The data:

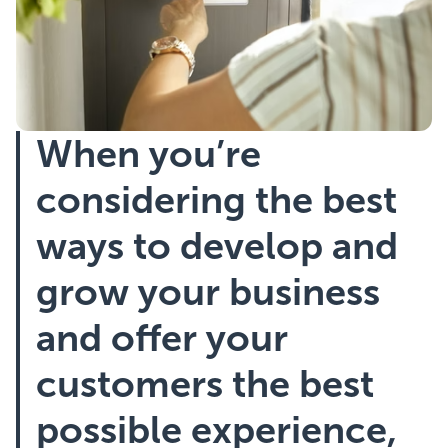
Showcasing Your Award
Case Studies
When you’re
Blogs
considering the best
Contact
ways to develop and
grow your business
and offer your
customers the best
possible experience,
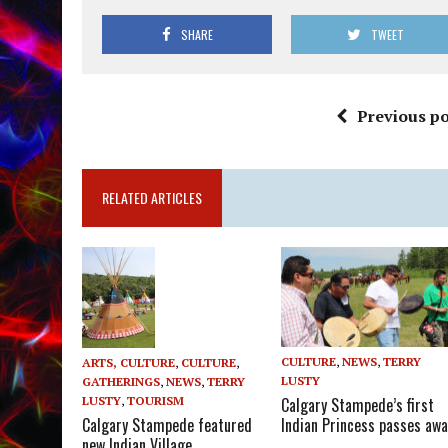
SHARE
TWEET
Previous po
RELATED ARTICLES
CULTURE
,
NEWS
,
TERRY
ARTS, CULTURE
,
CULTURE
,
LUSTY
GATHERINGS
,
NEWS
,
TERRY
LUSTY
,
TOURISM
Calgary Stampede’s first
Calgary Stampede featured
Indian Princess passes awa
new Indian Village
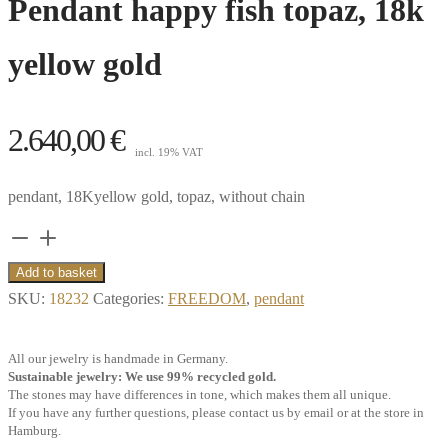
Pendant happy fish topaz, 18k
yellow gold
2.640,00
€
incl. 19% VAT
pendant, 18Kyellow gold, topaz, without chain
Pendant
happy
Add to basket
fish
SKU:
18232
Categories:
FREEDOM
,
pendant
topaz,
18k
All our jewelry is handmade in Germany.
yellow
Sustainable jewelry: We use 99% recycled gold.
The stones may have differences in tone, which makes them all unique.
gold
If you have any further questions, please contact us by email or at the store in
quantity
Hamburg.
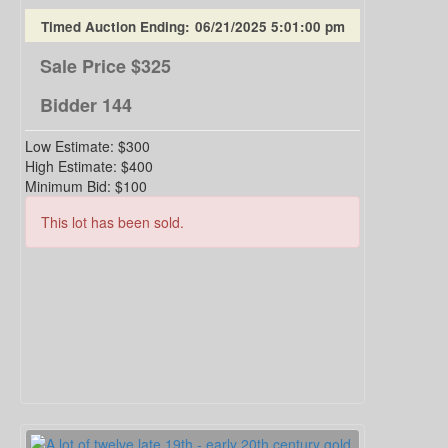
Timed Auction Ending:
06/21/2025 5:01:00 pm
Sale Price
$325
Bidder
144
Low Estimate:
$300
High Estimate:
$400
Minimum Bid:
$100
This lot has been sold.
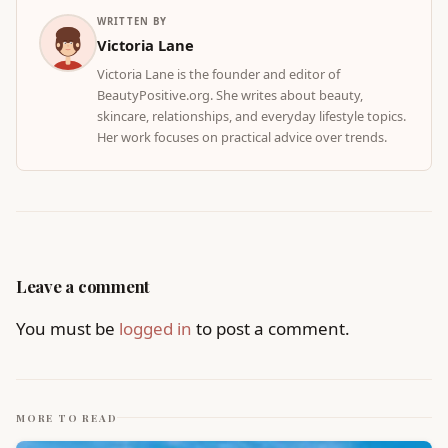
WRITTEN BY
Victoria Lane
Victoria Lane is the founder and editor of
BeautyPositive.org. She writes about beauty,
skincare, relationships, and everyday lifestyle topics.
Her work focuses on practical advice over trends.
Leave a comment
You must be
logged in
to post a comment.
MORE TO READ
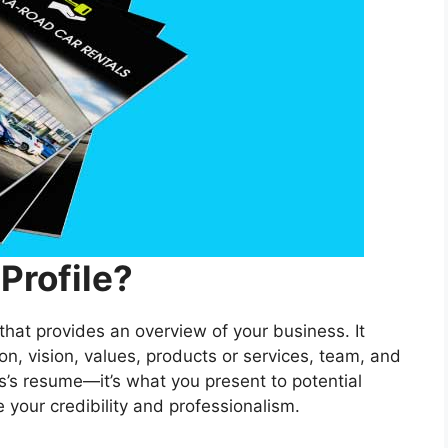
Profile?
hat provides an overview of your business. It
ion, vision, values, products or services, team, and
s’s resume—it’s what you present to potential
e your credibility and professionalism.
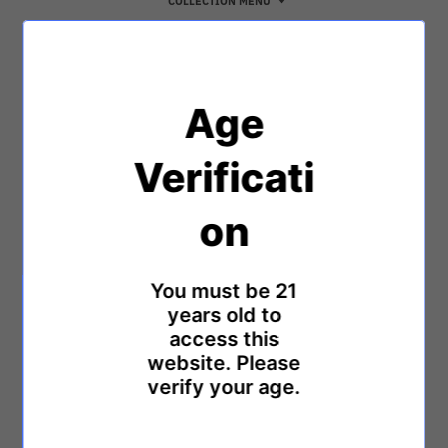
COLLECTION MENU
Age
Verificati
on
ON SALE
ON SALE
Anima Lotus Pure - White
Anima ONE - Platinum
$2,000.00
$2,500.00
$2,000.00
$2,500.00
You must be 21
years old to
access this
website. Please
verify your age.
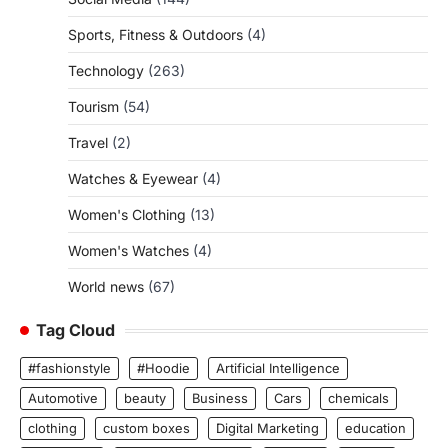
Sports, Fitness & Outdoors
(4)
Technology
(263)
Tourism
(54)
Travel
(2)
Watches & Eyewear
(4)
Women's Clothing
(13)
Women's Watches
(4)
World news
(67)
Tag Cloud
#fashionstyle
#Hoodie
Artificial Intelligence
Automotive
beauty
Business
Cars
chemicals
clothing
custom boxes
Digital Marketing
education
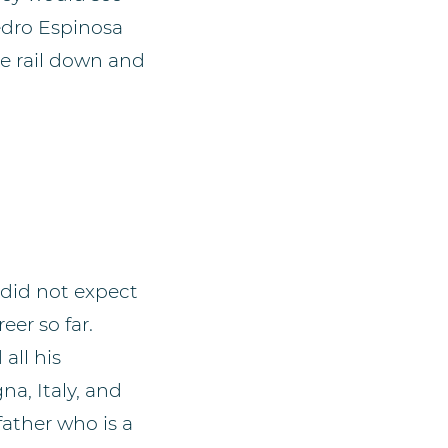
edro Espinosa
ne rail down and
 did not expect
eer so far.
all his
na, Italy, and
father who is a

Instruction: Repeat all the data as it stands, dropping any images it holds.

Exercise solution:
Showcasing Your Award
Case Studies
When you’re
Blogs
considering the best
Contact
ways to develop and
grow your business
and offer your
customers the best
possible experience,
SHARE
TWEET
Previous po
RELATED ARTICLES
CULTURE
,
NEWS
,
TERRY
ARTS, CULTURE
,
CULTURE
,
LUSTY
GATHERINGS
,
NEWS
,
TERRY
LUSTY
,
TOURISM
Calgary Stampede’s first
Calgary Stampede featured
Indian Princess passes awa
new Indian Village
Pendant happy fish topaz, 18k
yellow gold
2.640,00
€
incl. 19% VAT
pendant, 18Kyellow gold, topaz, without chain
Pendant
happy
Add to basket
fish
SKU:
18232
Categories:
FREEDOM
,
pendant
topaz,
18k
All our jewelry is handmade in Germany.
yellow
Sustainable jewelry: We use 99% recycled gold.
The stones may have differences in tone, which makes them all unique.
gold
If you have any further questions, please contact us by email or at the store in
quantity
Hamburg.
Timed Auction Ending:
06/21/2025 5:01:00 pm
Sale Price
$325
Bidder
144
Low Estimate:
$300
High Estimate:
$400
Minimum Bid:
$100
This lot has been sold.
WRITTEN BY
Victoria Lane
Victoria Lane is the founder and editor of
BeautyPositive.org. She writes about beauty,
skincare, relationships, and everyday lifestyle topics.
Her work focuses on practical advice over trends.
Leave a comment
You must be
logged in
to post a comment.
MORE TO READ
Profile?
hat provides an overview of your business. It
ion, vision, values, products or services, team, and
s’s resume—it’s what you present to potential
e your credibility and professionalism.
COLLECTION MENU
Age
Verificati
on
ON SALE
ON SALE
Anima Lotus Pure - White
Anima ONE - Platinum
$2,000.00
$2,500.00
$2,000.00
$2,500.00
You must be 21
years old to
access this
website. Please
verify your age.
Sports, Fitness & Outdoors
(4)
Technology
(263)
Tourism
(54)
Travel
(2)
Watches & Eyewear
(4)
Women's Clothing
(13)
Women's Watches
(4)
World news
(67)
Tag Cloud
#fashionstyle
#Hoodie
Artificial Intelligence
Automotive
beauty
Business
Cars
chemicals
clothing
custom boxes
Digital Marketing
education
edro Espinosa
ne rail down and
 did not expect
eer so far.
all his
na, Italy, and
father who is a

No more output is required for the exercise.